I’m watching a segment 60 Minutes recently did on Taylor Swift, including how she connects with her fans. At one point, they show Taylor performing, when she literally stops singing and her jaw drops as she stares out at the audience.
She cannot believe how loud her fans are cheering! It shows Taylor overcome with a sense of wonderment and amazement at how much her fans love her.
While this is happening, Taylor’s staff (sometimes including her mom) are scanning the audience looking for ‘special’ fans. Fans that are the most excited, that have the most colorful signs, maybe that are cheering by themselves. Taylor’s staff hand-selects two dozen or so of these fans and tells them that Taylor wants them to join her for a special T-Party immediately after the show!
After the concert, these 20 or so fans will get to hang out with Taylor and her band, they can chat with the rock star, get her autograph, maybe even play video games with her. Whatever happens, it will be a night that none of them will ever forget. Taylor has created something amazing for the people that love her.
Why Do Rock Stars Have Fans And Companies Have Customers?
I’m currently writing my first book, Think Like a Rock Star – How to Create Social Media and Marketing Strategies That Turn Customers Into Fans. The central question that the book answers is this: why do rock stars have fans, and companies have customers?
The quick and dirty answer is that rock stars have fans and companies have customers because that’s who both groups want. Rock stars, for the most part, want more fans, so they connect with their fans. Companies and brands, for the most part, want more customers, so they are constantly attempting to acquire new ones.
But there’s a far more important truth at work here that we need to consider. Most rock stars have an emotional relationship with their fans, while most brands have a transactional relationship with their customers.
Let me repeat: Most rock stars have an emotional relationship with their fans, while most brands have a transactional relationship with their customers.
Most rock stars don’t just appreciate their fans, they actually love them. They feel an emotional connection to these special people, and these fans love their favorite rock star right back. Taylor doesn’t make a dime off holding T-Parties after concerts. She does it because she wants to show 20 or so of her biggest fans how much she appreciates them for being who they are; her fans. She does it because she wants to create something amazing for the people who love her.
The Biggest Mistake You Can Make
The biggest mistake you can make is to convince yourself that rock stars have fans simply because they are musicians creating entertainment products. The second biggest mistake you can make is to convince yourself that customers that Like you on Facebook or follow you on Twitter are automatically your fans.
Maybe some of them are, but the odds are that many of them do not have the emotional attachment that true fans have for their favorite rock star or team, or even brand. In fact, there have been several studies that have found that one of the reasons, if not the main one, why people Like or follow a brand on social media sites is to get a product discount or participate in a giveaway. In essence, social media has somewhat corrupted our definition of the term ‘fan’.

- _What the exercise asks_
Write out the passage of the post on rock stars and their fans that opens with the words "The quick and" and closes with "acquire new ones.", swapping "quick and dirty" for "short". None of the items have anything to do with the post on rock stars and their fans.

- _Given records_
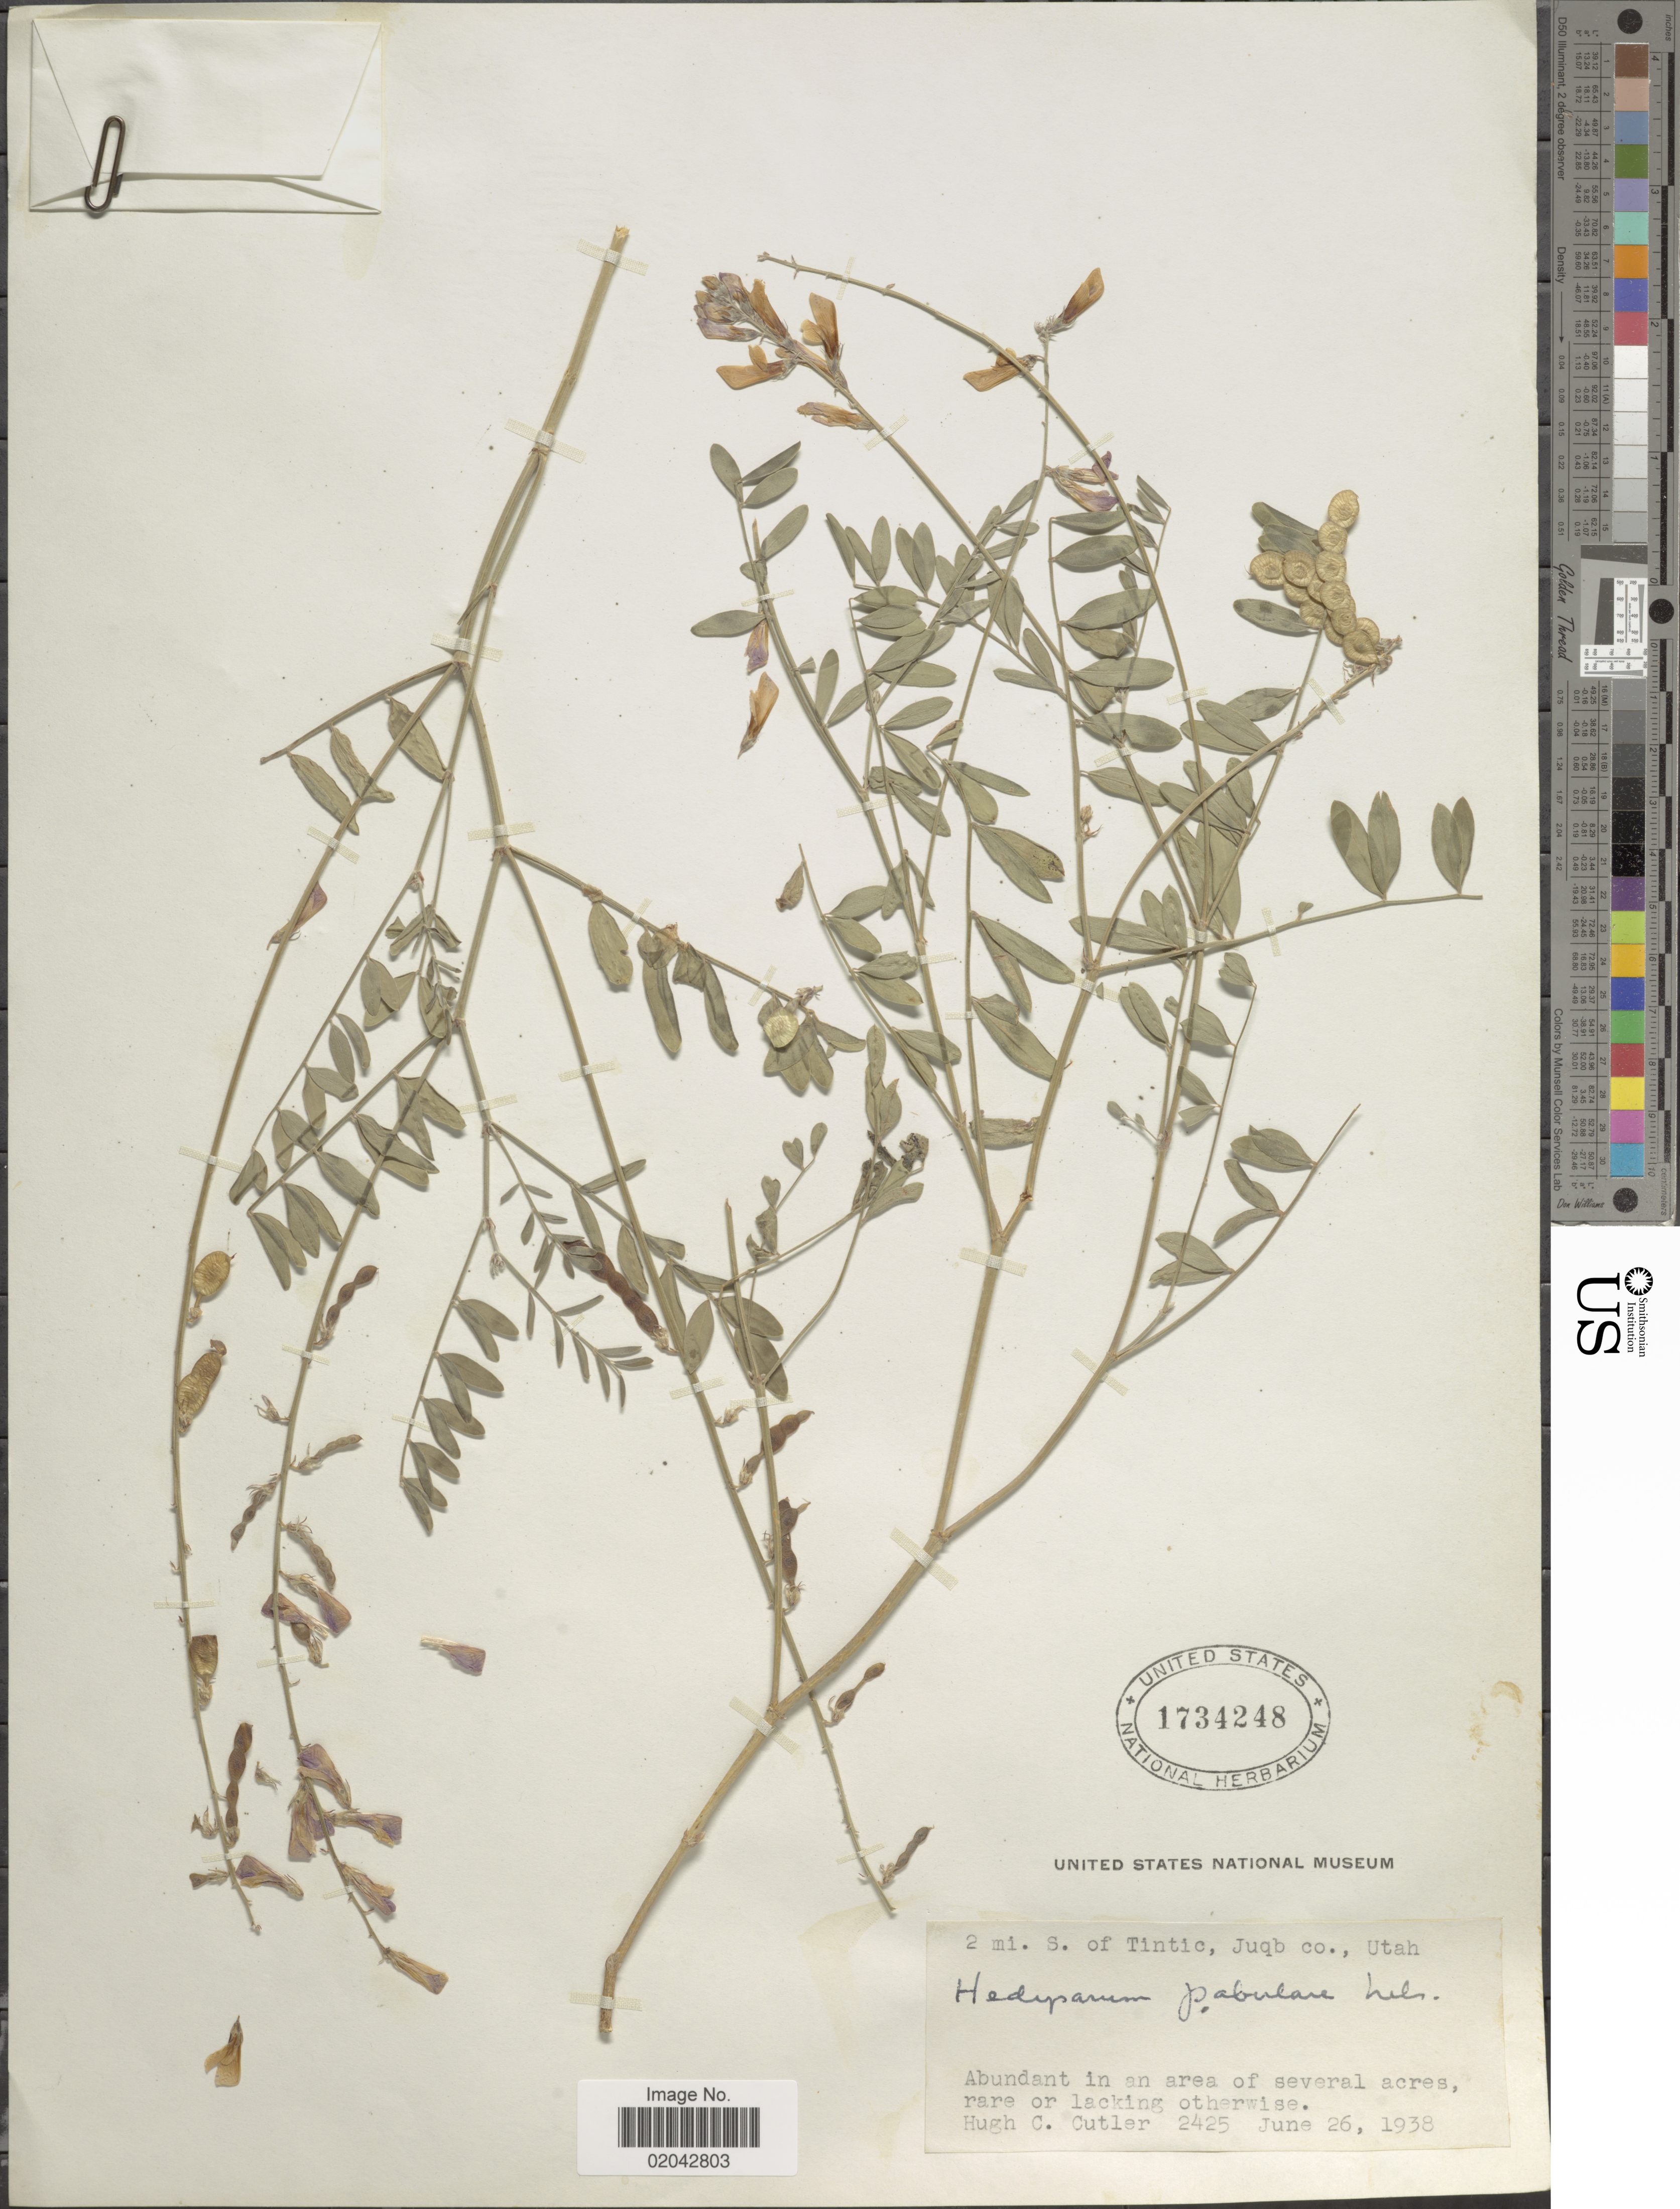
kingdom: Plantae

--

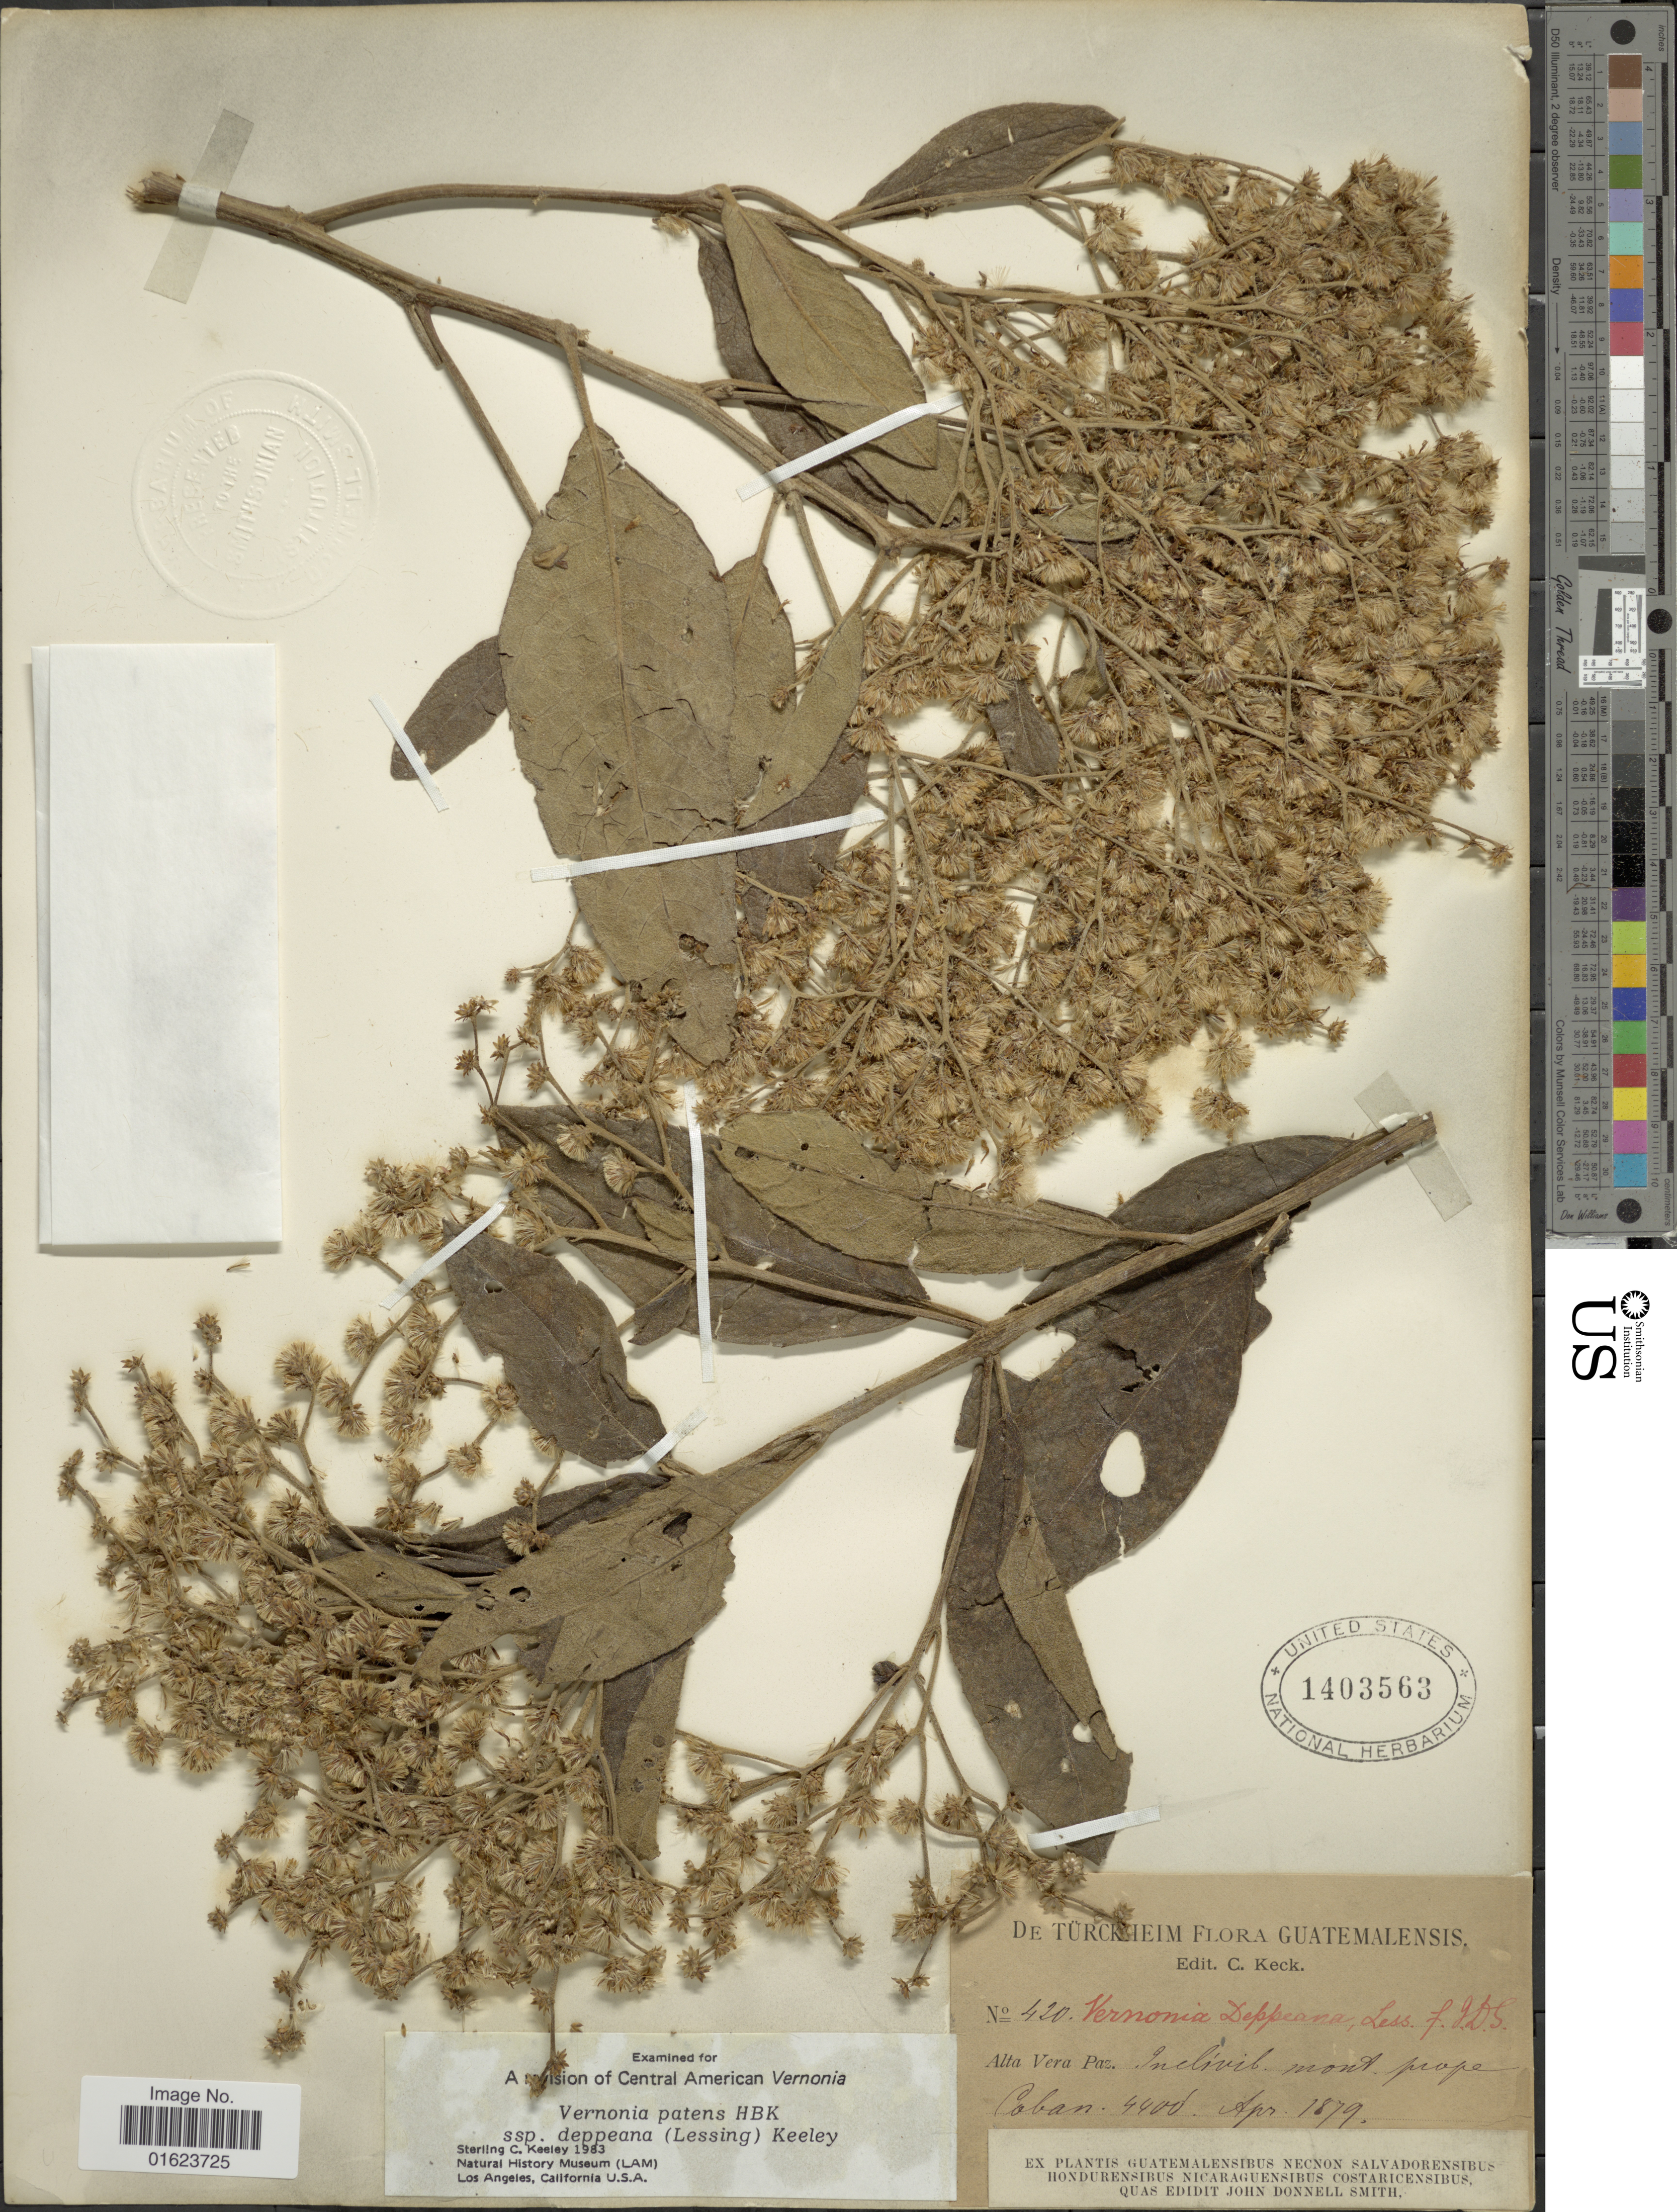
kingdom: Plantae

- _Reply to the task_
The short answer is that rock stars have fans and companies have customers because that’s who both groups want. Rock stars, for the most part, want more fans, so they connect with their fans. Companies and brands, for the most part, want more customers, so they are constantly attempting to acquire new ones.